» WHAT YOU HAVE TO DO: Write the entries out again exactly as they stand, but without the pictures.

(Dataset entries)
————————
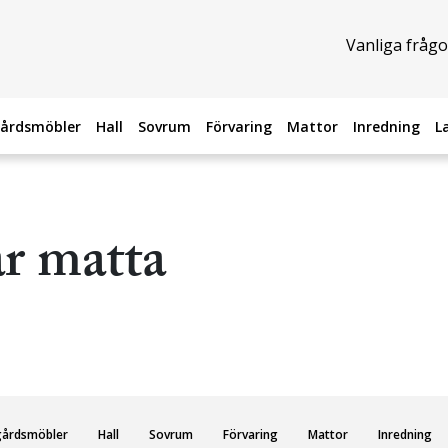
Vanliga frågo
årdsmöbler
Hall
Sovrum
Förvaring
Mattor
Inredning
L
ar matta
gårdsmöbler
Hall
Sovrum
Förvaring
Mattor
Inredning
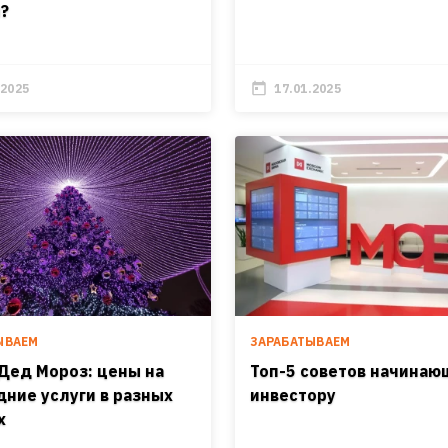
?
.2025
17.01.2025
ЫВАЕМ
ЗАРАБАТЫВАЕМ
Дед Мороз: цены на
Топ-5 советов начина
дние услуги в разных
инвестору
х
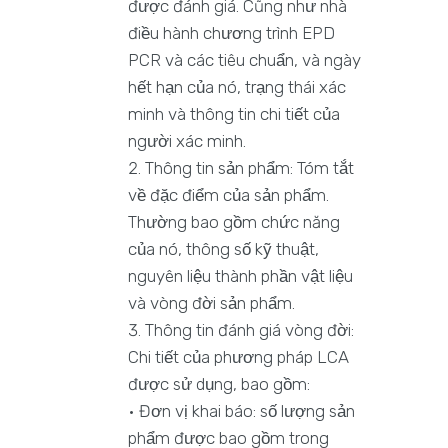
được đánh giá. Cũng như nhà
điều hành chương trình EPD
PCR và các tiêu chuẩn, và ngày
hết hạn của nó, trạng thái xác
minh và thông tin chi tiết của
người xác minh.
Thông tin sản phẩm: Tóm tắt
về đặc điểm của sản phẩm.
Thường bao gồm chức năng
của nó, thông số kỹ thuật,
nguyên liệu thành phần vật liệu
và vòng đời sản phẩm.
Thông tin đánh giá vòng đời:
Chi tiết của phương pháp LCA
được sử dụng, bao gồm:
• Đơn vị khai báo: số lượng sản
phẩm được bao gồm trong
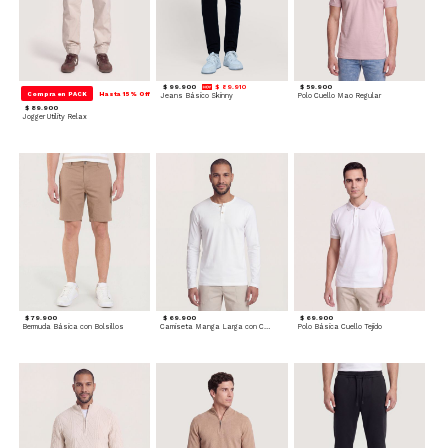
$ 99.900
$ 89.910
$ 59.900
Compra en PACK
Hasta 15% Off
Jeans Básico Skinny
Polo Cuello Mao Regular
$ 89.900
Jogger Utility Relax
$ 79.900
$ 69.900
$ 69.900
Bermuda Básica con Bolsillos
Camiseta Manga Larga con Cuello Henley
Polo Básica Cuello Tejido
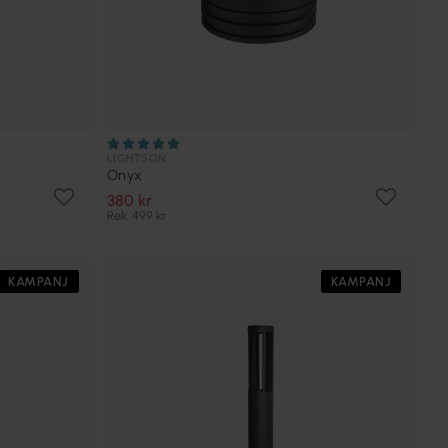
LIGHTSON
Onyx
380 kr
Rek. 499 kr
KAMPANJ
KAMPANJ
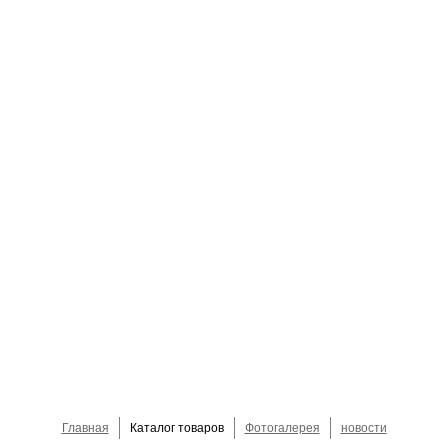
Главная
Каталог товаров
Фотогалерея
новости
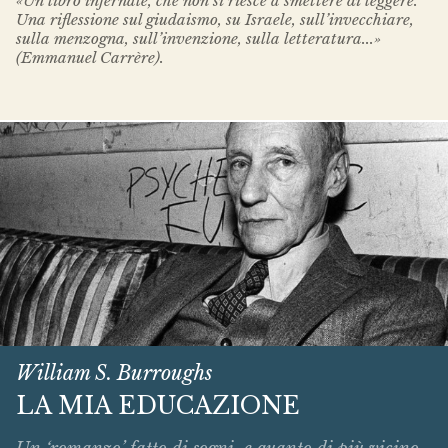
«Un libro infernale, che non si riesce a smettere di leggere.
Una riflessione sul giudaismo, su Israele, sull’invecchiare,
sulla menzogna, sull’invenzione, sulla letteratura...»
(Emmanuel Carrère).
William S. Burroughs
LA MIA EDUCAZIONE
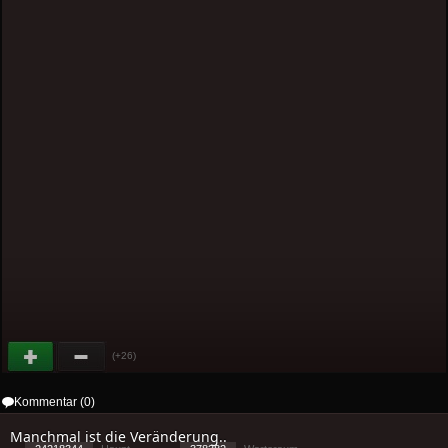
(+26)
Kommentar (0)
Manchmal ist die Veränderung..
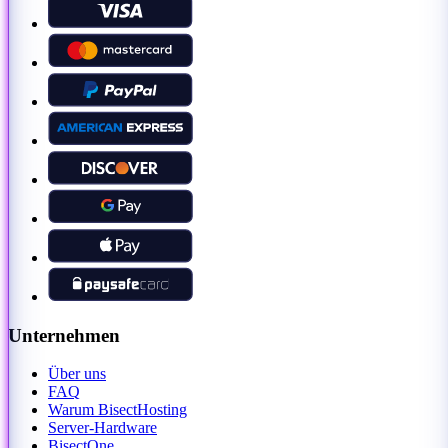
Unternehmen
Über uns
FAQ
Warum BisectHosting
Server-Hardware
BisectOne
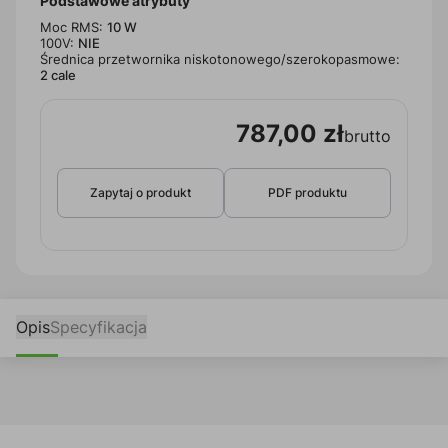
Podstawowe atrybuty
Moc RMS:
10 W
100V:
NIE
Średnica przetwornika niskotonowego/szerokopasmowe:
2 cale
787,00 zł
brutto
Zapytaj o produkt
PDF produktu
Opis
Specyfikacja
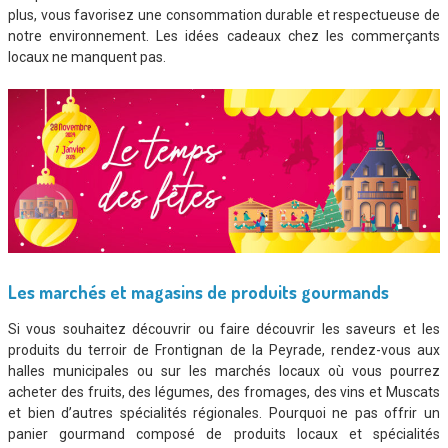
plus, vous favorisez une consommation durable et respectueuse de
notre environnement. Les idées cadeaux chez les commerçants
locaux ne manquent pas.
Les marchés et magasins de produits gourmands
Si vous souhaitez découvrir ou faire découvrir les saveurs et les
produits du terroir de Frontignan de la Peyrade, rendez-vous aux
halles municipales ou sur les marchés locaux où vous pourrez
acheter des fruits, des légumes, des fromages, des vins et Muscats
et bien d’autres spécialités régionales. Pourquoi ne pas offrir un
panier gourmand composé de produits locaux et spécialités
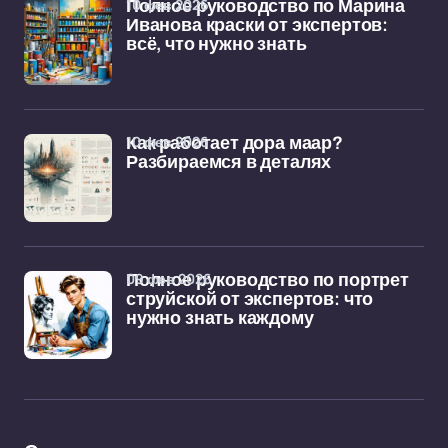
10 фев 2026
Полное руководство по Марина
Иванова краски от экспертов:
всё, что нужно знать
10 фев 2026
Как работает дора маар?
Разбираемся в деталях
09 фев 2026
Полное руководство по портрет
струйской от экспертов: что
нужно знать каждому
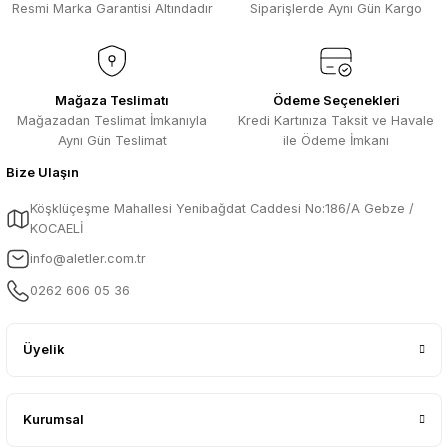
Resmi Marka Garantisi Altındadır
Siparişlerde Aynı Gün Kargo
Mağaza Teslimatı
Ödeme Seçenekleri
Mağazadan Teslimat İmkanıyla
Kredi Kartınıza Taksit ve Havale
Aynı Gün Teslimat
ile Ödeme İmkanı
Bize Ulaşın
Köşklüçeşme Mahallesi Yenibağdat Caddesi No:186/A Gebze /
KOCAELİ
info@aletler.com.tr
0262 606 05 36
Üyelik
Kurumsal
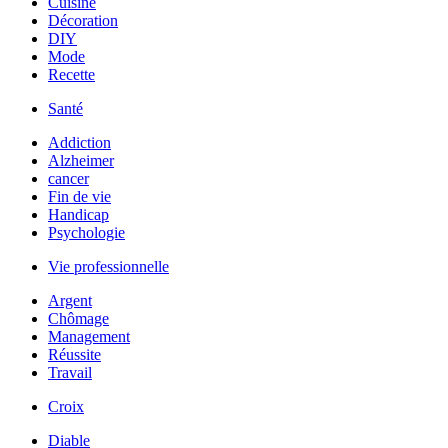
Cuisine
Décoration
DIY
Mode
Recette
Santé
Addiction
Alzheimer
cancer
Fin de vie
Handicap
Psychologie
Vie professionnelle
Argent
Chômage
Management
Réussite
Travail
Croix
Diable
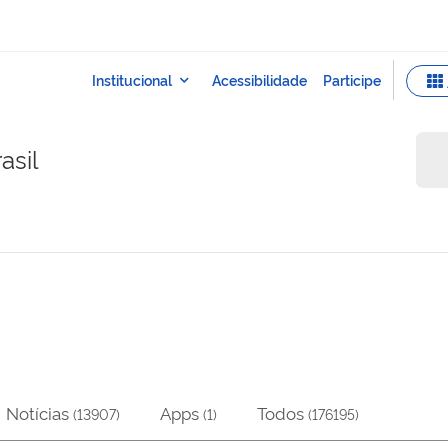
asil
Notícias
Apps
Todos
(
13907
)
(
1
)
(
176195
)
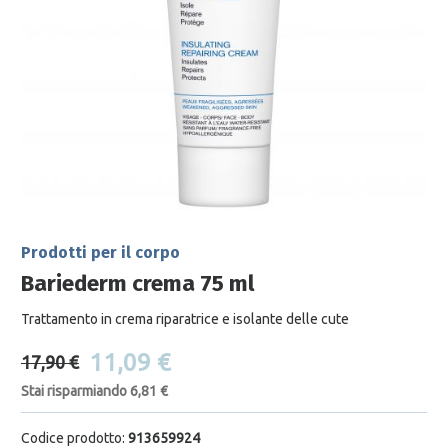
Prodotti per il corpo
Bariederm crema 75 ml
Trattamento in crema riparatrice e isolante delle cute
11,09 €
17,90 €
Stai risparmiando 6,81 €
Codice prodotto:
913659924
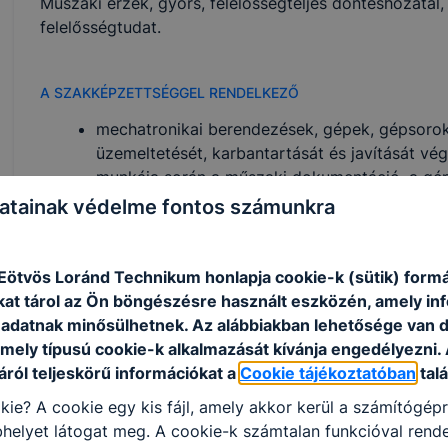
Műszaki érzék, gyors, felelősségteljes döntéshozatal
felelősségtudat.
A SZAKKÉPZETTSÉGGEL RENDELKEZŐ
mechatronikai berendezések, gépek, gépsorok
üzemeltetését, karbantartását és javítását vég
munkája során a műszaki dokumentáció, a gépés
pneumatikus és hidraulikus kapcsolási rajzok
atainak védelme fontos számunkra
gépészeti részeit építi össze;
a zavartalan üzemvitelhez szükséges beállítás
feltölti a vezérlőprogramokat, azokat szükség s
ötvös Loránd Technikum honlapja cookie-k (sütik) form
üzemzavar esetén a rendelkezésre álló dokume
kat tárol az Ön böngészésre használt eszközén, amely in
segítségével hibabehatárolást végez;
adatnak minősülhetnek. Az alábbiakban lehetősége van 
a szükséges alkatrészek, alkatrészcsoportok, ja
 mely típusú cookie-k alkalmazását kívánja engedélyezni.
elhárítja az üzemzavarokat.
ról teljeskörű információkat a
Cookie tájékoztatóban
talá
kie? A cookie egy kis fájl, amely akkor kerül a számítógép
helyet látogat meg. A cookie-k számtalan funkcióval rend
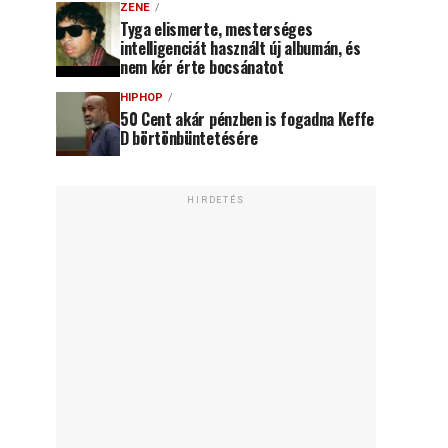
ZENE
Tyga elismerte, mesterséges
intelligenciát használt új albumán, és
nem kér érte bocsánatot
HIPHOP
50 Cent akár pénzben is fogadna Keffe
D börtönbüntetésére
HIRDETÉS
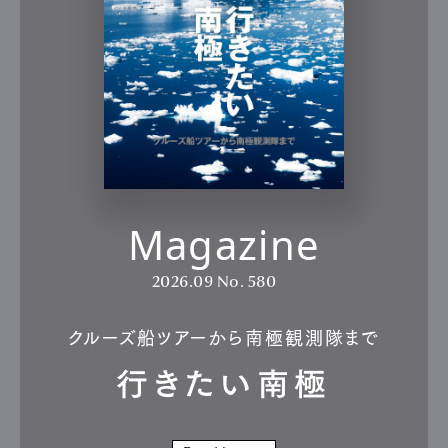
Gourmet
Cars
Product
Culture
Lifestyle
Pen Membership
Magazine
Official Columnist
About
Contact
Magazine
Pen Meet
2026.09
No. 580
Pen international
Pen tw
クルーズ船ツアーから南極観測隊まで
行きたい南極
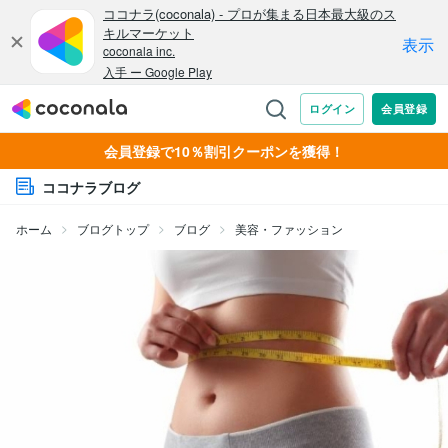
会員登録で10％割引クーポンを獲得！
ココナラブログ
ホーム
ブログトップ
ブログ
美容・ファッション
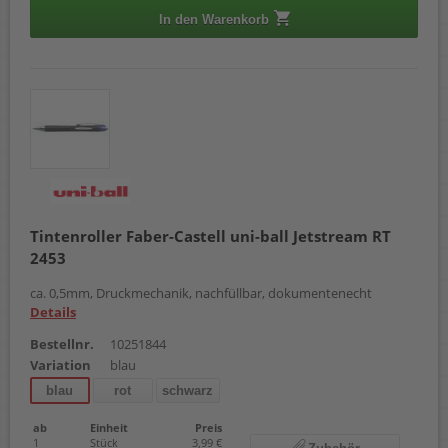
In den Warenkorb
Tintenroller Faber-Castell uni-ball Jetstream RT
2453
ca. 0,5mm, Druckmechanik, nachfüllbar, dokumentenecht
Details
Bestellnr.
10251844
Variation
blau
blau
rot
schwarz
ab
Einheit
Preis
1
Stück
3,99 €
————————
» RESULT OF THE EXERCISE:
Vanliga frågo
årdsmöbler
Hall
Sovrum
Förvaring
Mattor
Inredning
L
ar matta
gårdsmöbler
Hall
Sovrum
Förvaring
Mattor
Inredning
?
.2025
17.01.2025
ЫВАЕМ
ЗАРАБАТЫВАЕМ
Дед Мороз: цены на
Топ-5 советов начина
дние услуги в разных
инвестору
х
được đánh giá. Cũng như nhà
điều hành chương trình EPD
PCR và các tiêu chuẩn, và ngày
hết hạn của nó, trạng thái xác
minh và thông tin chi tiết của
người xác minh.
Thông tin sản phẩm: Tóm tắt
về đặc điểm của sản phẩm.
Thường bao gồm chức năng
của nó, thông số kỹ thuật,
nguyên liệu thành phần vật liệu
và vòng đời sản phẩm.
Thông tin đánh giá vòng đời:
Chi tiết của phương pháp LCA
được sử dụng, bao gồm:
• Đơn vị khai báo: số lượng sản
phẩm được bao gồm trong
$ 99.900
$ 89.910
$ 59.900
Compra en PACK
Hasta 15% Off
Jeans Básico Skinny
Polo Cuello Mao Regular
$ 89.900
Jogger Utility Relax
$ 79.900
$ 69.900
$ 69.900
Bermuda Básica con Bolsillos
Camiseta Manga Larga con Cuello Henley
Polo Básica Cuello Tejido
LIGHTSON
Onyx
380 kr
Rek. 499 kr
KAMPANJ
KAMPANJ
Главная
Каталог товаров
Фотогалерея
новости
«Un libro infernale, che non si riesce a smettere di leggere.
Una riflessione sul giudaismo, su Israele, sull’invecchiare,
sulla menzogna, sull’invenzione, sulla letteratura...»
(Emmanuel Carrère).
William S. Burroughs
LA MIA EDUCAZIONE
(+26)
Kommentar (0)
Manchmal ist die Veränderung..
Unternehmen
Über uns
FAQ
Warum BisectHosting
Server-Hardware
BisectOne
Podstawowe atrybuty
Moc RMS:
10 W
100V:
NIE
Średnica przetwornika niskotonowego/szerokopasmowe:
2 cale
787,00 zł
brutto
Zapytaj o produkt
PDF produktu
Opis
Specyfikacja
plus, vous favorisez une consommation durable et respectueuse de
notre environnement. Les idées cadeaux chez les commerçants
locaux ne manquent pas.
Les marchés et magasins de produits gourmands
Si vous souhaitez découvrir ou faire découvrir les saveurs et les
produits du terroir de Frontignan de la Peyrade, rendez-vous aux
halles municipales ou sur les marchés locaux où vous pourrez
acheter des fruits, des légumes, des fromages, des vins et Muscats
et bien d’autres spécialités régionales. Pourquoi ne pas offrir un
panier gourmand composé de produits locaux et spécialités
10 фев 2026
Полное руководство по Марина
Иванова краски от экспертов:
всё, что нужно знать
10 фев 2026
Как работает дора маар?
Разбираемся в деталях
09 фев 2026
Полное руководство по портрет
струйской от экспертов: что
нужно знать каждому
Resmi Marka Garantisi Altındadır
Siparişlerde Aynı Gün Kargo
Mağaza Teslimatı
Ödeme Seçenekleri
Mağazadan Teslimat İmkanıyla
Kredi Kartınıza Taksit ve Havale
Aynı Gün Teslimat
ile Ödeme İmkanı
Bize Ulaşın
Köşklüçeşme Mahallesi Yenibağdat Caddesi No:186/A Gebze /
KOCAELİ
info@aletler.com.tr
0262 606 05 36
Üyelik
Kurumsal
Cuisine
Décoration
DIY
Mode
Recette
Santé
Addiction
Alzheimer
cancer
Fin de vie
Handicap
Psychologie
Vie professionnelle
Argent
Chômage
Management
Réussite
Travail
Croix
Diable
asil
Notícias
Apps
Todos
(
13907
)
(
1
)
(
176195
)
Prodotti per il corpo
Bariederm crema 75 ml
Trattamento in crema riparatrice e isolante delle cute
11,09 €
17,90 €
Stai risparmiando 6,81 €
Codice prodotto:
913659924
Műszaki érzék, gyors, felelősségteljes döntéshozatal
felelősségtudat.
A SZAKKÉPZETTSÉGGEL RENDELKEZŐ
mechatronikai berendezések, gépek, gépsorok
üzemeltetését, karbantartását és javítását vég
munkája során a műszaki dokumentáció, a gépés
pneumatikus és hidraulikus kapcsolási rajzok
atainak védelme fontos számunkra
gépészeti részeit építi össze;
a zavartalan üzemvitelhez szükséges beállítás
feltölti a vezérlőprogramokat, azokat szükség s
ötvös Loránd Technikum honlapja cookie-k (sütik) form
üzemzavar esetén a rendelkezésre álló dokume
kat tárol az Ön böngészésre használt eszközén, amely in
segítségével hibabehatárolást végez;
adatnak minősülhetnek. Az alábbiakban lehetősége van 
a szükséges alkatrészek, alkatrészcsoportok, ja
 mely típusú cookie-k alkalmazását kívánja engedélyezni.
elhárítja az üzemzavarokat.
ról teljeskörű információkat a
Cookie tájékoztatóban
talá
kie? A cookie egy kis fájl, amely akkor kerül a számítógép
helyet látogat meg. A cookie-k számtalan funkcióval rend
ZENE
Tyga elismerte, mesterséges
intelligenciát használt új albumán, és
nem kér érte bocsánatot
HIPHOP
50 Cent akár pénzben is fogadna Keffe
D börtönbüntetésére
HIRDETÉS
Gourmet
Cars
Product
Culture
Lifestyle
Pen Membership
Magazine
Official Columnist
About
Contact
Magazine
Pen Meet
2026.09
No. 580
Pen international
Pen tw
クルーズ船ツアーから南極観測隊まで
行きたい南極
会員登録で10％割引クーポンを獲得！
ココナラブログ
ホーム
ブログトップ
ブログ
美容・ファッション
In den Warenkorb
Tintenroller Faber-Castell uni-ball Jetstream RT
2453
ca. 0,5mm, Druckmechanik, nachfüllbar, dokumentenecht
Details
Bestellnr.
10251844
Variation
blau
blau
rot
schwarz
ab
Einheit
Preis
1
Stück
3,99 €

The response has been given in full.